CONSEGNA 1
Ricopia senza alcuna modifica il passo del brano sul caso Uva che va da "Sulla lapide di" fino a "a seconda dell’umore.".
CONSEGNA 2
Secondo il brano sul caso Uva, come si chiama l'avvocato scelto dalla famiglia?
CONSEGNA 3
Trasforma in un elenco puntato il paragrafo del brano sul caso Uva che comincia con "Sulla lapide di Giuseppe Uva", conservandone le informazioni principali.

ESTRATTO DEL DOCUMENTO
►
PINO UVA E GLI UOMINI IN DIVISA


Sui pantaloni, all’altezza del cavallo, hanno trovato una chiazza di sangue lunga 16 centimetri e larga 10, più altre 77 macchie ematiche a spruzzo che arrivano fino alle scarpe. Emorragia da emorroidi, sostengono in procura. Morte da tortura, per Fabio Anselmo, l’avvocato scelto dalla famiglia. La differenza che passa tra le due ipotesi è quella tra il dolore e l’orrore, tra un lutto accidentale e una “lezione a un ubriaco” finita male. Da quasi sei anni, il “caso Uva” sta in bilico su questa linea di confine. Sono stati processati tre medici, poi prosciolti. Adesso stanno per finire davanti a un giudice 2 carabinieri e 6 poliziotti, fino a ieri sospettati solo per lesioni lievissime. A loro carico, ipotesi di reato che vanno dall’omicidio preterintenzionale (volevo fargli del male ma non fino al punto di), all’arresto illegale, al pestaggio (“indebita e violenta manomissione del corpo altrui”), al colpevole ritardo nell’affidarlo alle cure di un ospedale. Quasi tutto a rischio prescrizione, visto il tempo passato dai fatti. Quasi.
Sulla lapide di Giuseppe Uva detto Pino nel cimitero di Caravate, una ventina di chilometri da Varese e 500 metri in linea d’aria dalla Gemonio di Umberto Bossi, c’è un Cristo in croce, una foto dove sorride felice con un pezzo di panettone in mano, e una gru a sbalzo color bronzo. Il gruista era il suo ultimo lavoro, ma ci andava a strappi, mollava e ritornava. Uno spirito libero, che dormiva a casa di un amico, di qualcuna delle sorelle, della donna del momento, qualche volta in albergo perché gli piaceva molto l’idea. Come gli piaceva bere, ballare, far casino, tenersi i capelli lunghi raccolti in una coda o sciolti e mossi, a seconda dell’umore.

Dopo la fine del matrimonio con Maria che se n’era andata col suo miglior amico, un commercialista, e questo l’aveva schiantato fino a spingerlo a fare il vagabondo per un anno e più, era tornato con l’aria di chi ha deciso di viversela un po’ alla giornata.
◄
DATI FORNITI
►
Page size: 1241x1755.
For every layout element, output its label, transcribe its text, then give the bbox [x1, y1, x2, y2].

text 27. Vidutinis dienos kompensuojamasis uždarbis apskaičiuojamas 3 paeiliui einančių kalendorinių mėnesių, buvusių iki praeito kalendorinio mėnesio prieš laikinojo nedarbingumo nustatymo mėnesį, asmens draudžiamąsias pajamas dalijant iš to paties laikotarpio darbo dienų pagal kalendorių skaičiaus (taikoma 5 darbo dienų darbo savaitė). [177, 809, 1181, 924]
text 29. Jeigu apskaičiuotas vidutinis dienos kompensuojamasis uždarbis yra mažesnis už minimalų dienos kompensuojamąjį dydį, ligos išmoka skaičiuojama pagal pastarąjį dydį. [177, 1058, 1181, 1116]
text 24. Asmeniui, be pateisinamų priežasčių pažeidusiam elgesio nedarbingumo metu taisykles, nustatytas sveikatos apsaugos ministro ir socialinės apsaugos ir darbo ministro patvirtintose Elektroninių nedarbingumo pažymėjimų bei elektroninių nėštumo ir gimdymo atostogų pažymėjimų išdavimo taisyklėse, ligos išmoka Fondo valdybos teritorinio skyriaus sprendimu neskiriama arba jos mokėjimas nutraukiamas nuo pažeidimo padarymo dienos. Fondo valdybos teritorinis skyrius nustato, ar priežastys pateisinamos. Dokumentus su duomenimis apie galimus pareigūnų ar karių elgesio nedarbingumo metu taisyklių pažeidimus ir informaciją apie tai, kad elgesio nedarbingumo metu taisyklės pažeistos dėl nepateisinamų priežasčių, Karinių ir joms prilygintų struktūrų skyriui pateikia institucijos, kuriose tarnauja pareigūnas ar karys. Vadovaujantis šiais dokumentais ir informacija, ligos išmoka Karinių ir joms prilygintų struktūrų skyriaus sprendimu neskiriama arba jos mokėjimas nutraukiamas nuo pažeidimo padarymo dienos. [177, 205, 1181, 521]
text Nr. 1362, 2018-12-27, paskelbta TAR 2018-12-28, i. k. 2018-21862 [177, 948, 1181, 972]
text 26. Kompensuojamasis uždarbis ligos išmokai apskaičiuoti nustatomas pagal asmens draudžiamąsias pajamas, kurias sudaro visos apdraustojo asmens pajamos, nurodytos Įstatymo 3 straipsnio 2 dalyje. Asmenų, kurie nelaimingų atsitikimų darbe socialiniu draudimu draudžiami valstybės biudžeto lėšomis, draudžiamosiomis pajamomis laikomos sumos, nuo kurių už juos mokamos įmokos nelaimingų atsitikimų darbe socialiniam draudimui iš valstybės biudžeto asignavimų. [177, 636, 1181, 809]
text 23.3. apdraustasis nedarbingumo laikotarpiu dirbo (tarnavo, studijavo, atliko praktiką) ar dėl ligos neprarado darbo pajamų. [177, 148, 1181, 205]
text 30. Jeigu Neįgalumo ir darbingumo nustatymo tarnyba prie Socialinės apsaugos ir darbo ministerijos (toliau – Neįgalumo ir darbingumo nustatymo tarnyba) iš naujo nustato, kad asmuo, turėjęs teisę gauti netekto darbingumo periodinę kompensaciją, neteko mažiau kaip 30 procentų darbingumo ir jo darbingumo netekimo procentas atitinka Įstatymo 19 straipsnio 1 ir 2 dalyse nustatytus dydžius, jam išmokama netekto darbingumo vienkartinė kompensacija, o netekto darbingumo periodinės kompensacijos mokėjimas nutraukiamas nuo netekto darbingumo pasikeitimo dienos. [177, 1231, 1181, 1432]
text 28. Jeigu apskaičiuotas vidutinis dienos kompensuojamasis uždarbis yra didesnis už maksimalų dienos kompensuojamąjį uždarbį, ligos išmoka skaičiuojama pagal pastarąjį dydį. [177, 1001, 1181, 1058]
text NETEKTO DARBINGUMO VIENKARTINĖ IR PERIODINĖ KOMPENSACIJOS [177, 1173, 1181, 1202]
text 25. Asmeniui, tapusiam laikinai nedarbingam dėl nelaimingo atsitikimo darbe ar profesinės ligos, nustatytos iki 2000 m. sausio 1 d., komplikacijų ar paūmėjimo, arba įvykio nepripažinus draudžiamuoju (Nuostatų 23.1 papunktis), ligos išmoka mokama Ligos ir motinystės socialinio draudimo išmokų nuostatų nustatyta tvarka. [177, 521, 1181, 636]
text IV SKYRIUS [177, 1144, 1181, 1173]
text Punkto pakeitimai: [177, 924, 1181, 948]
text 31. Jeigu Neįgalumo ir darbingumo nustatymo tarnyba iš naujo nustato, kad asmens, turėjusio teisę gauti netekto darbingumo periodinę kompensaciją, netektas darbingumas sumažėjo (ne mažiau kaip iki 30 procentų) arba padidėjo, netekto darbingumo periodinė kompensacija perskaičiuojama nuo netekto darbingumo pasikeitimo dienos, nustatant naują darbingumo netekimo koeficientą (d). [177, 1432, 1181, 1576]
◄
RISPOSTA 1
Sulla lapide di Giuseppe Uva detto Pino nel cimitero di Caravate, una ventina di chilometri da Varese e 500 metri in linea d’aria dalla Gemonio di Umberto Bossi, c’è un Cristo in croce, una foto dove sorride felice con un pezzo di panettone in mano, e una gru a sbalzo color bronzo. Il gruista era il suo ultimo lavoro, ma ci andava a strappi, mollava e ritornava. Uno spirito libero, che dormiva a casa di un amico, di qualcuna delle sorelle, della donna del momento, qualche volta in albergo perché gli piaceva molto l’idea. Come gli piaceva bere, ballare, far casino, tenersi i capelli lunghi raccolti in una coda o sciolti e mossi, a seconda dell’umore.

RISPOSTA 2
Fabio Anselmo.

RISPOSTA 3
- La tomba di Giuseppe Uva, detto Pino, si trova nel cimitero di Caravate. Il paese è a una ventina di chilometri da Varese e a 500 metri in linea d'aria da Gemonio, il paese di Umberto Bossi.
- Sulla lapide ci sono un Cristo in croce, una foto di Uva sorridente con un pezzo di panettone in mano e una gru a sbalzo color bronzo.
- Il suo ultimo lavoro era quello di gruista, che svolgeva in modo discontinuo.
- Era uno spirito libero. Dormiva da un amico, da una sorella, dalla donna del momento o talvolta in albergo.
- Gli piacevano bere, ballare e far casino. Portava i capelli lunghi, raccolti in una coda o sciolti a seconda dell'umore.